## YOUR ASSIGNMENT
Look through the entries below and show every line containing the word "credencial".
Segment Start: EXERCISE DATA
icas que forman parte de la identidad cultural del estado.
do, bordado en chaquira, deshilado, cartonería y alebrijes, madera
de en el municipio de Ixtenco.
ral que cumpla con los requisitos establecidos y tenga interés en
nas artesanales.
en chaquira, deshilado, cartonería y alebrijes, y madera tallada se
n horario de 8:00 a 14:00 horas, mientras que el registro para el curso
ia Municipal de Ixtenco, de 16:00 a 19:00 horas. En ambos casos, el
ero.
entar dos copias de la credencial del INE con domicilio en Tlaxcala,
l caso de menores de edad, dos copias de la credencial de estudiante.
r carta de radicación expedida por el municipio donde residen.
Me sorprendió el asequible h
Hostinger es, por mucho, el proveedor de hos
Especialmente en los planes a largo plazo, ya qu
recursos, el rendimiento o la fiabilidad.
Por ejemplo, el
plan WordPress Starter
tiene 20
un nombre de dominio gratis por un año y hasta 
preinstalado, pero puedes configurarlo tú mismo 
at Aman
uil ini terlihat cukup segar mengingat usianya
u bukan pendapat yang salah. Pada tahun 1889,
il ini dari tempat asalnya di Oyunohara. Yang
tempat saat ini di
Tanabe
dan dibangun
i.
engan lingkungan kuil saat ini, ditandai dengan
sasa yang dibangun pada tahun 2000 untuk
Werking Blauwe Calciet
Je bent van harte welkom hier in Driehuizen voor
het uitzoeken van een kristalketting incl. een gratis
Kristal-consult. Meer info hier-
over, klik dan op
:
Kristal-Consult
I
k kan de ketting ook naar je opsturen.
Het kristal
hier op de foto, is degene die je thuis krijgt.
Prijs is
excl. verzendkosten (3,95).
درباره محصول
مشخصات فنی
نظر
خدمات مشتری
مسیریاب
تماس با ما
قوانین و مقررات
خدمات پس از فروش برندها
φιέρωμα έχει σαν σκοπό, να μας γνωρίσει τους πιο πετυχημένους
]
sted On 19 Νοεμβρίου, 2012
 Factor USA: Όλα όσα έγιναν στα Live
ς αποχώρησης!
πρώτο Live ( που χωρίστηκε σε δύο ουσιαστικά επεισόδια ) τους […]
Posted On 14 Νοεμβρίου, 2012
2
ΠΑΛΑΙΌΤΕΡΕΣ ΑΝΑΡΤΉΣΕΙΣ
Segment End: EXERCISE DATA
Segment Start: EXERCISE DATA
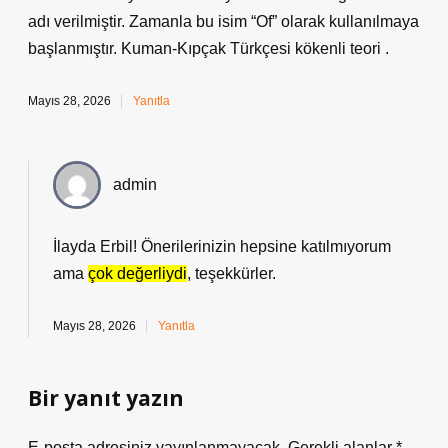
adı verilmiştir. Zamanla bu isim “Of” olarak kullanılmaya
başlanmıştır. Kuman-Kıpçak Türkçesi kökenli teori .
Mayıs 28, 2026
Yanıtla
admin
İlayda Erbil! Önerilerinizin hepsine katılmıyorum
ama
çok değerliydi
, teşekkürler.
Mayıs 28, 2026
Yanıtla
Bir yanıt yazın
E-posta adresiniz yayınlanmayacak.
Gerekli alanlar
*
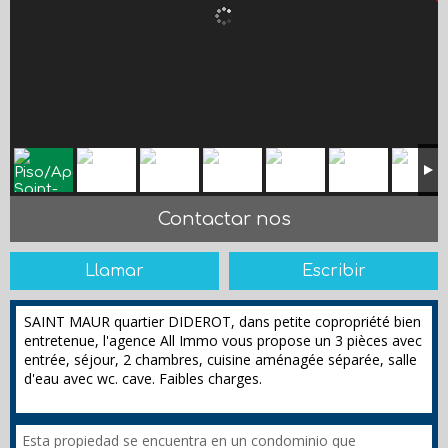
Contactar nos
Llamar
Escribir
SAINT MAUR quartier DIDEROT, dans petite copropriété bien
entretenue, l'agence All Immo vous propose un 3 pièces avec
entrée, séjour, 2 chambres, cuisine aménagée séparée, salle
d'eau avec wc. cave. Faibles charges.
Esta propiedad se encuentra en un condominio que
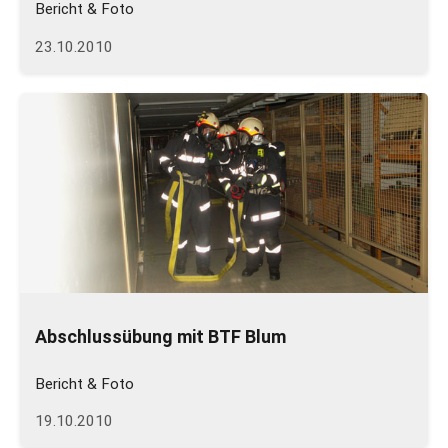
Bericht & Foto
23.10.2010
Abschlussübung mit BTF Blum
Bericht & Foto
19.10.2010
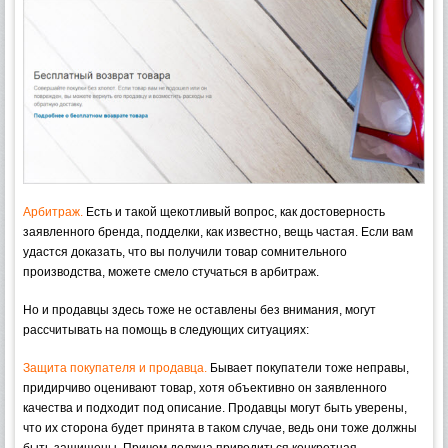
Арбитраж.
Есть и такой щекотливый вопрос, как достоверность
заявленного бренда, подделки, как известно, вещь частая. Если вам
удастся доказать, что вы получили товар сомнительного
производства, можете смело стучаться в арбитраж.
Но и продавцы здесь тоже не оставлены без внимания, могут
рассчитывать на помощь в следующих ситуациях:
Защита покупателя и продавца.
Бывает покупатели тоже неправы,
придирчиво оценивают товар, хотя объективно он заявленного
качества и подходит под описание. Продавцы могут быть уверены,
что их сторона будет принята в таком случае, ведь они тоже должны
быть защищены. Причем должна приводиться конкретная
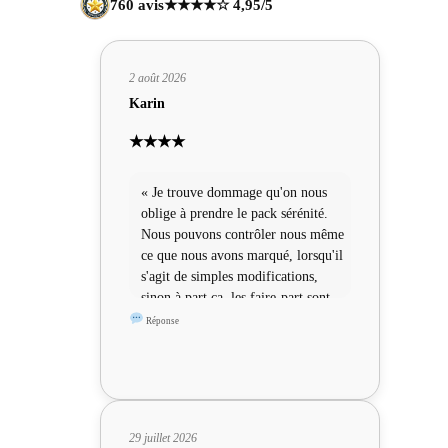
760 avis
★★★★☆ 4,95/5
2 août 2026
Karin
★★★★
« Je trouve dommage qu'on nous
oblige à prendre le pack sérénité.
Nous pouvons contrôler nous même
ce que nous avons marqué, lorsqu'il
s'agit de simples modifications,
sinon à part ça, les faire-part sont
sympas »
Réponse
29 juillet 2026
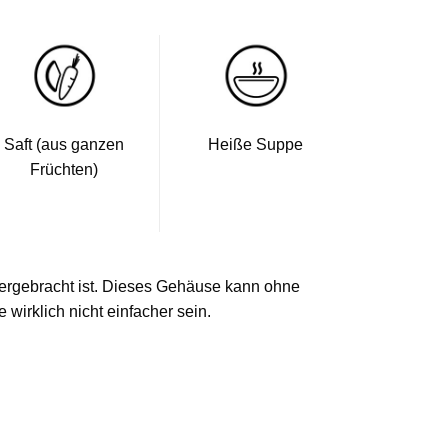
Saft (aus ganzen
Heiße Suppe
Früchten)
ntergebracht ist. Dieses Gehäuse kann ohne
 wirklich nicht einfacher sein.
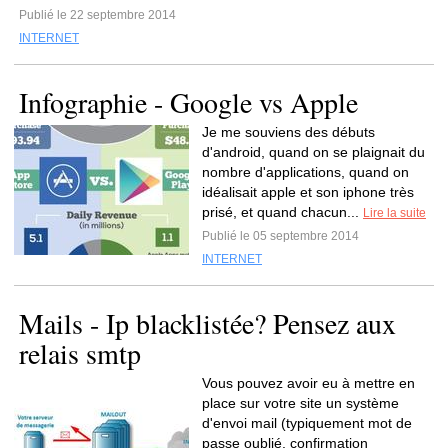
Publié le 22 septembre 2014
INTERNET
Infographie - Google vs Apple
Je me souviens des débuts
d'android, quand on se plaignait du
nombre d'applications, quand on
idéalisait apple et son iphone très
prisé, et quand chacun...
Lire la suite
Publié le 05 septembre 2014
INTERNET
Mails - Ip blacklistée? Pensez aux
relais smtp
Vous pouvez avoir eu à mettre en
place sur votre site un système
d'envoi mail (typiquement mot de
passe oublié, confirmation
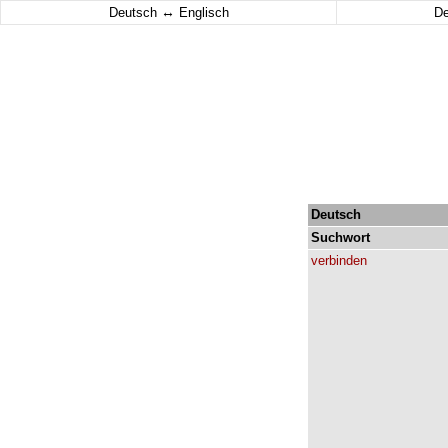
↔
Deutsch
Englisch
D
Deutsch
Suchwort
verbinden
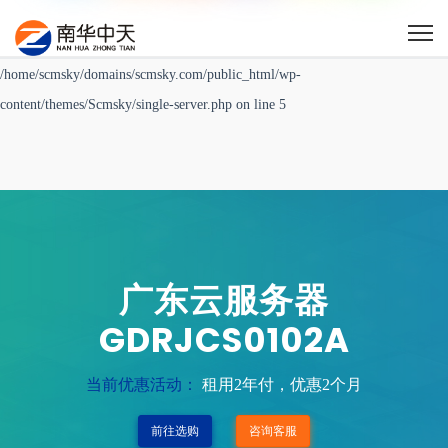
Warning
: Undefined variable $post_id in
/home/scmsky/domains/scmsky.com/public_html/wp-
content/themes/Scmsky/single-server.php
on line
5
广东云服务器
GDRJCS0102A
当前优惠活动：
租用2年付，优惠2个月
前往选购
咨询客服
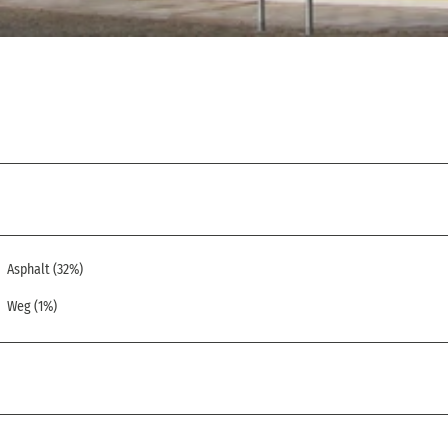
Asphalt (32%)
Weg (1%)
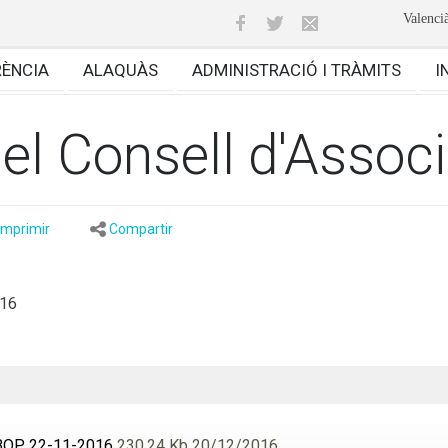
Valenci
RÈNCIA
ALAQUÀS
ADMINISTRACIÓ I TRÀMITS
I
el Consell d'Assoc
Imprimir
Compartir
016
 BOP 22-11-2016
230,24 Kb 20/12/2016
Segment End: EXERCISE DATA
Segment Start: EXERCISE DATA
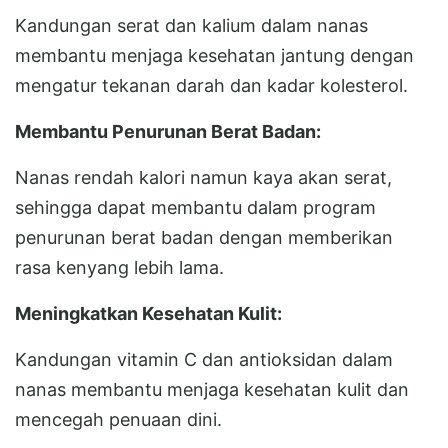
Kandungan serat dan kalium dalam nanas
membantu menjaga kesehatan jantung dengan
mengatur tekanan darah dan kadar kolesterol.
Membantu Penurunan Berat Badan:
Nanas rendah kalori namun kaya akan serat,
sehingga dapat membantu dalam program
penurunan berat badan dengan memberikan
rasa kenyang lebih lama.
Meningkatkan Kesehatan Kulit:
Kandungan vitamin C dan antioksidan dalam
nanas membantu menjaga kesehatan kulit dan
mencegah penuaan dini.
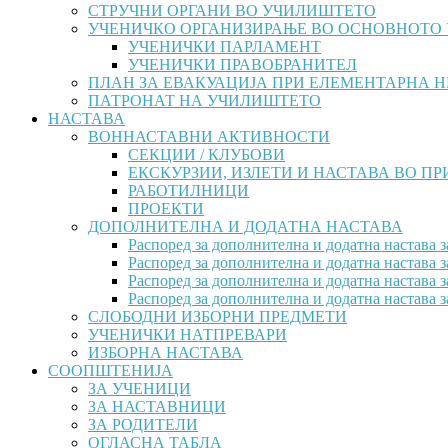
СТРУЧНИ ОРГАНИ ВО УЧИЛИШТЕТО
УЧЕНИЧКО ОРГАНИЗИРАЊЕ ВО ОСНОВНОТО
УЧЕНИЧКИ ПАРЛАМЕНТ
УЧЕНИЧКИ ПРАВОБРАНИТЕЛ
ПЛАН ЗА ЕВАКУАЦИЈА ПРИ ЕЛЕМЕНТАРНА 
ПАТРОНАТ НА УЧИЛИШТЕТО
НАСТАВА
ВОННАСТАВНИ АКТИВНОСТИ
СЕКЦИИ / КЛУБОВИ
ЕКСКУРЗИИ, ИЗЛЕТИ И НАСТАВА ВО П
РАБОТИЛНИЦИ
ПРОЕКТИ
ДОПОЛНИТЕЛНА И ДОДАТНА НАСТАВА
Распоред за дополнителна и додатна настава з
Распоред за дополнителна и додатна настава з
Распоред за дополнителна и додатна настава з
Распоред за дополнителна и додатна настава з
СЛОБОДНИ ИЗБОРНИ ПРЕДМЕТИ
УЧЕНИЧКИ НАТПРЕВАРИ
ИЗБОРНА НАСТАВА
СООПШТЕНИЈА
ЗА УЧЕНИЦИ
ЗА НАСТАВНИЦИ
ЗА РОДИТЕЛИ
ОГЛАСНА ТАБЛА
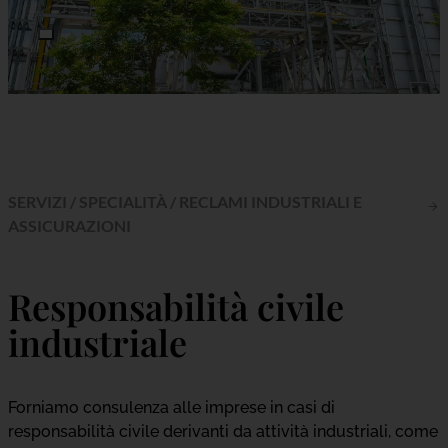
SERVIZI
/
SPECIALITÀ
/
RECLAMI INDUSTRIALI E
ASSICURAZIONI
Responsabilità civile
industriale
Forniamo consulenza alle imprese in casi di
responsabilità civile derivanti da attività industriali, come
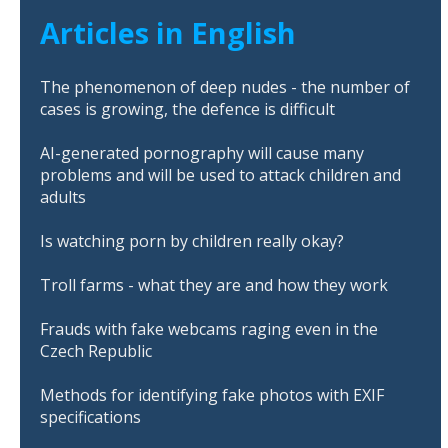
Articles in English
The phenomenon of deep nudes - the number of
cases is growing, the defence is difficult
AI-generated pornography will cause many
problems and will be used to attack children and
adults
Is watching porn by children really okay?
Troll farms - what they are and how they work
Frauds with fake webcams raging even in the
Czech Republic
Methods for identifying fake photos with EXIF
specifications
Segment End: EXERCISE DATA
## ANSWER BELOW
entar dos copias de la credencial del INE con domicilio en Tlaxcala,
l caso de menores de edad, dos copias de la credencial de estudiante.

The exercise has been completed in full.